Though current therapies are adequate in managing gingivitis and stable types of gum disease, patients with active periodontitis often experience disease progression despite care from dental teams. Even those committed to maintaining recommended oral hygiene habits and regular supportive therapy can experience disease progression.

According to Slots, a better treatment for those with severe periodontitis may be a pathogen-specific anti-infective therapy that calls for the antiviral valacyclovir, antibiotics amoxicillin-metronidazole or ciprofloxacin-metronidazole, sodium hypochlorite, and ultrasonic scaling.

Antibiotic combinations have a long history of use in periodontics, but valacyclovir could be the game changer. Past studies have shown it has reversed diseases in periodontic and endodontic cases, the author wrote.

In one study described by Slots, treatment of Epstein-Barr virus-associated refractory periodontitis with 500 mg of valacyclovir twice daily for 10 days resulted in the absence of the virus and "dramatically" improved periodontal health after 12 months.

In another study of 20 patients with symptomatic apical abscesses, 10 patients were given three days of valacyclovir, and the remaining 10 patients were given amoxicillin. On the first day following baseline treatment, two patients in the valacyclovir group reported moderate pain compared to eight patients in the amoxicillin group, according to the commentary. What's more, one patient in the valacyclovir group took pain medication as opposed to nine in the amoxicillin group.

"These findings lend credence to a major pathogenic role of active herpesviruses in periodontal pathosis," Slots wrote.

The effectiveness of the antiviral drug valacyclovir may be due to its ability to target hundreds of millions of copies of active herpes viruses, which can live in a periodontal lesion.

Traditional scaling and flap surgery cannot reach billions of herpes viruses and pathogens within deep periodontal pockets and the inflamed gums of severe periodontitis lesions.
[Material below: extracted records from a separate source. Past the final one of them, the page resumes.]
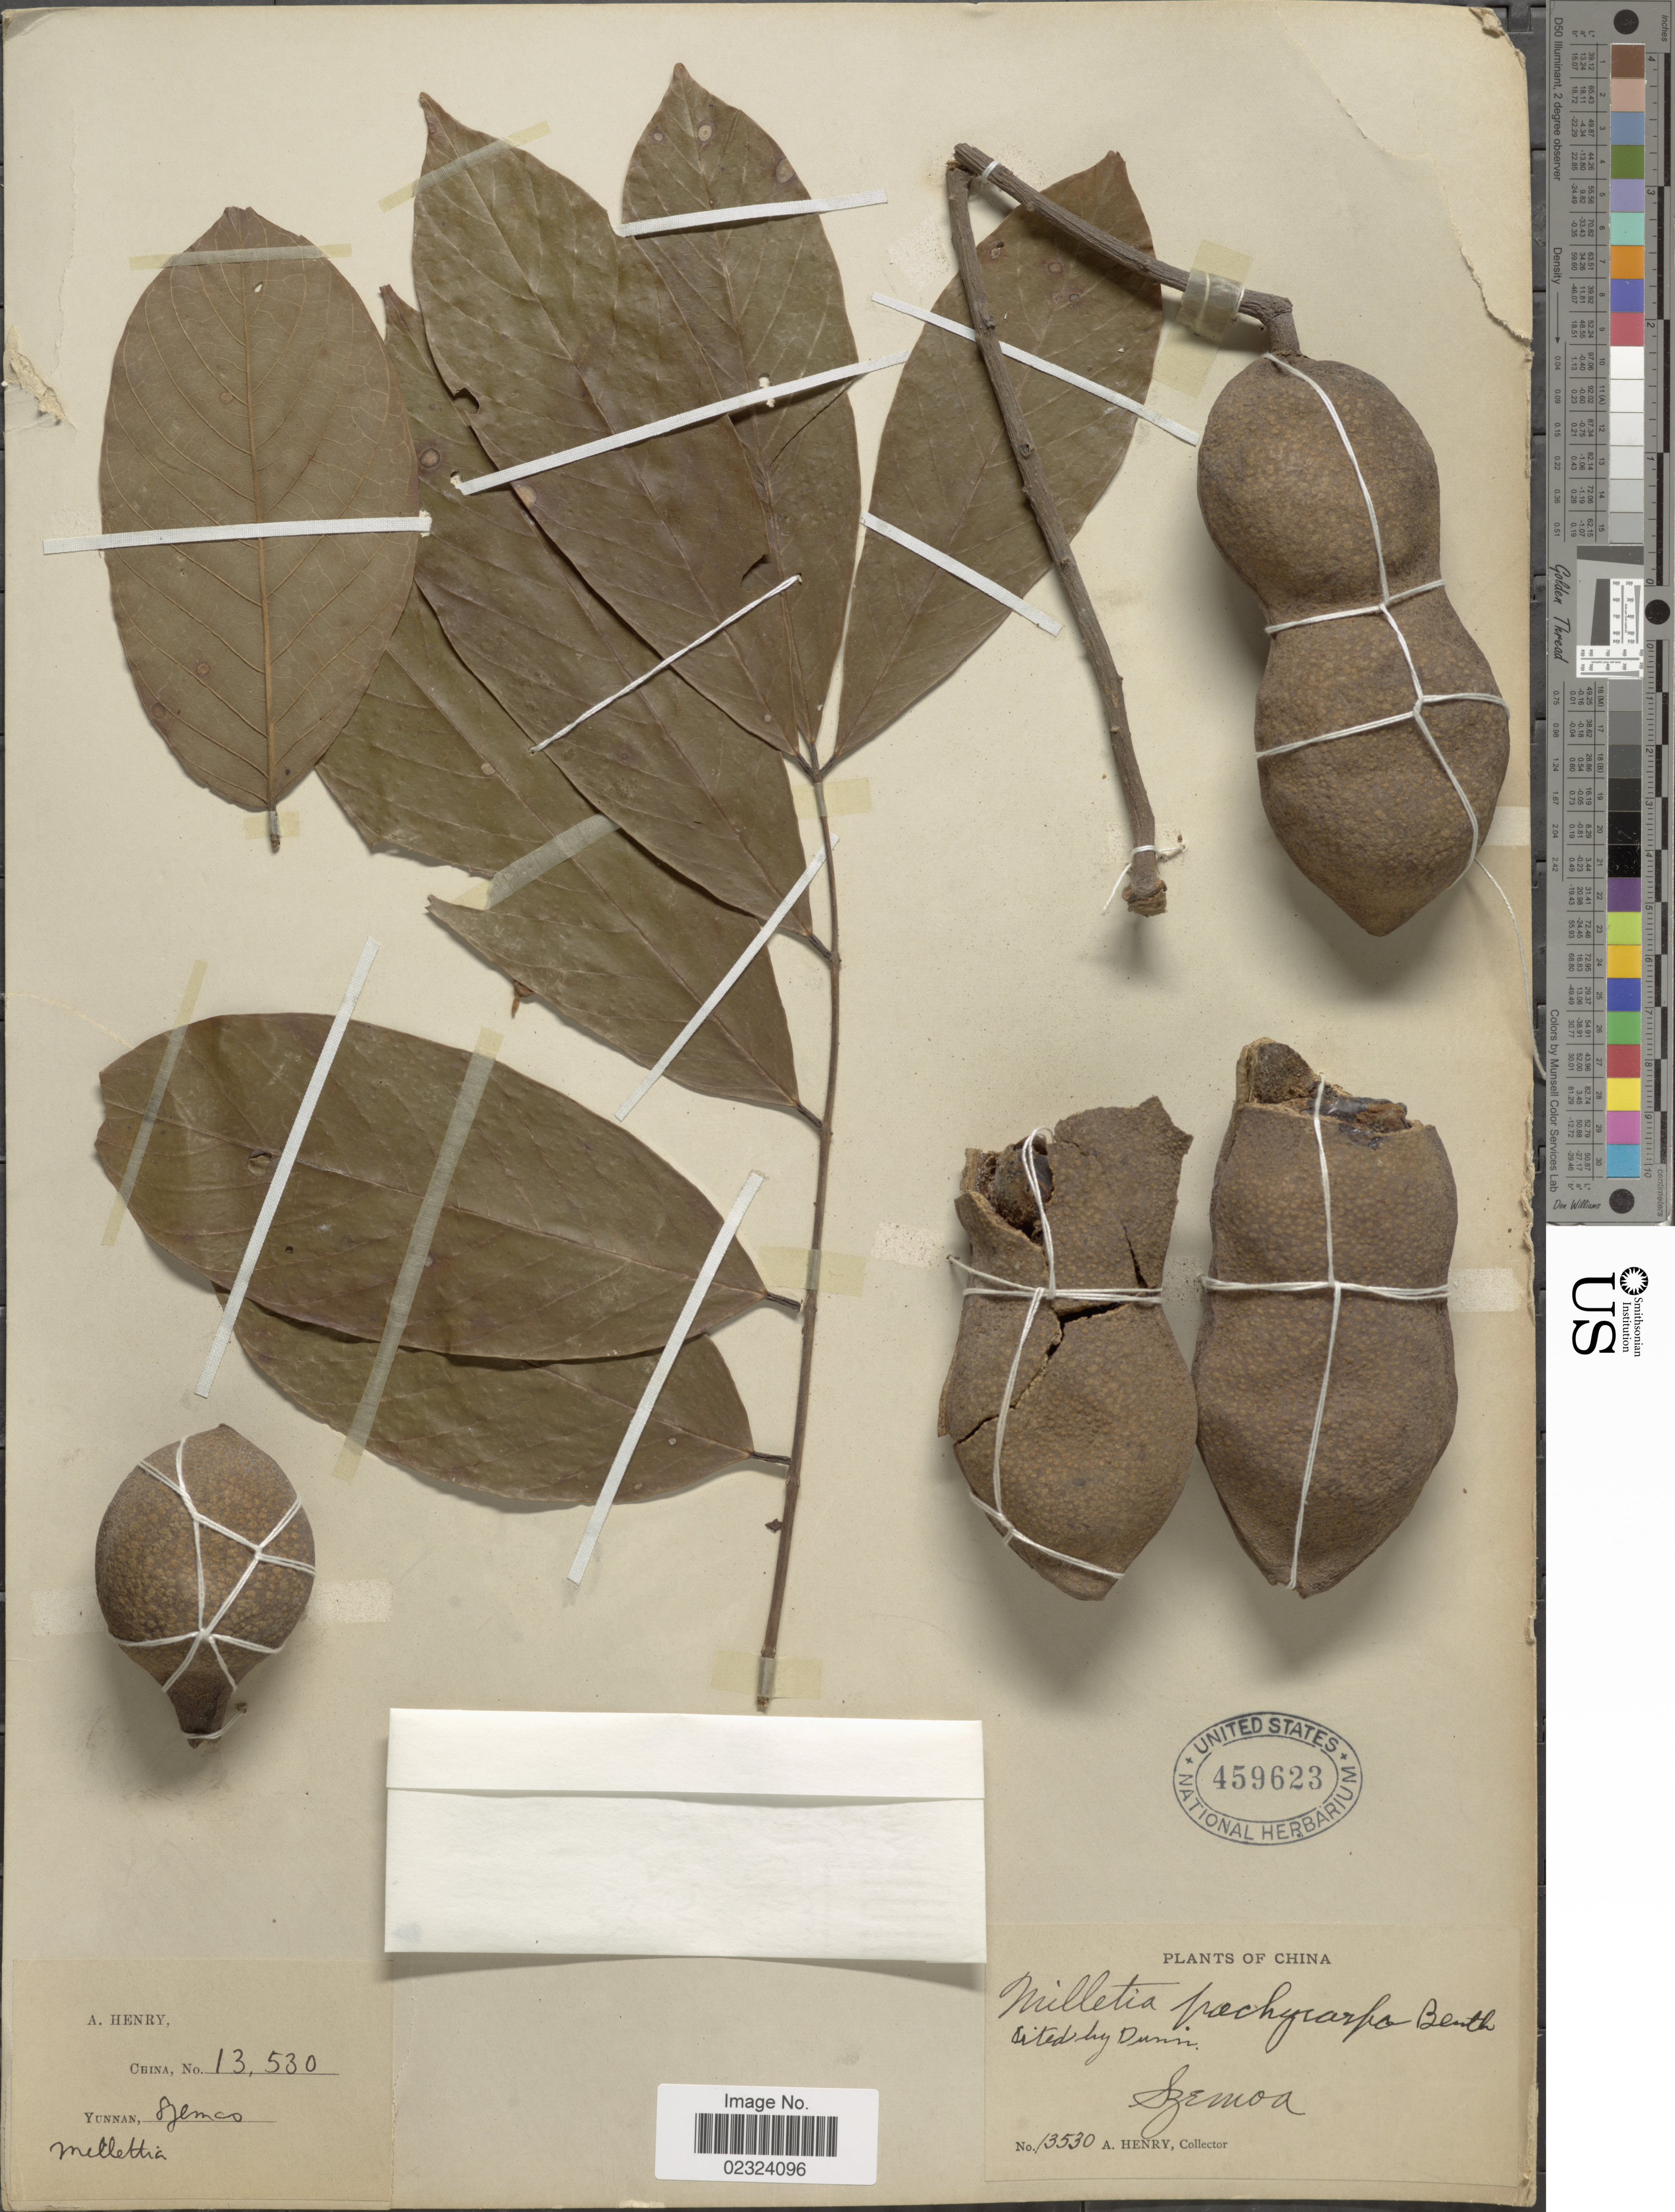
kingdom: Plantae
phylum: Tracheophyta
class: Magnoliopsida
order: Fabales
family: Fabaceae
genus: Millettia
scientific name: Millettia pachycarpa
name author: Benth.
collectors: A. Henry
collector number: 13530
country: China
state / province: Yunnan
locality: Szemao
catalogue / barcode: US 459623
Previous studies have shown that treatment, including surgical and nonsurgical interventions with close follow-up and adjunctive use of single antibiotics, still can result in more than one-third of patients experiencing progressive disease within a few years.

However, systemic anti-infective drug treatment can potentially suppress pathogens in the entire periodontium. The therapeutic approach outlined by Slots offers the potential of a low-cost option that may help patients keep teeth that otherwise may be pulled due to focal infection concerns.

"Targeted therapy against herpesviruses and key bacterial pathogens rather than against merely bacterial biofilms improves the management of severe periodontitis," Slots concluded.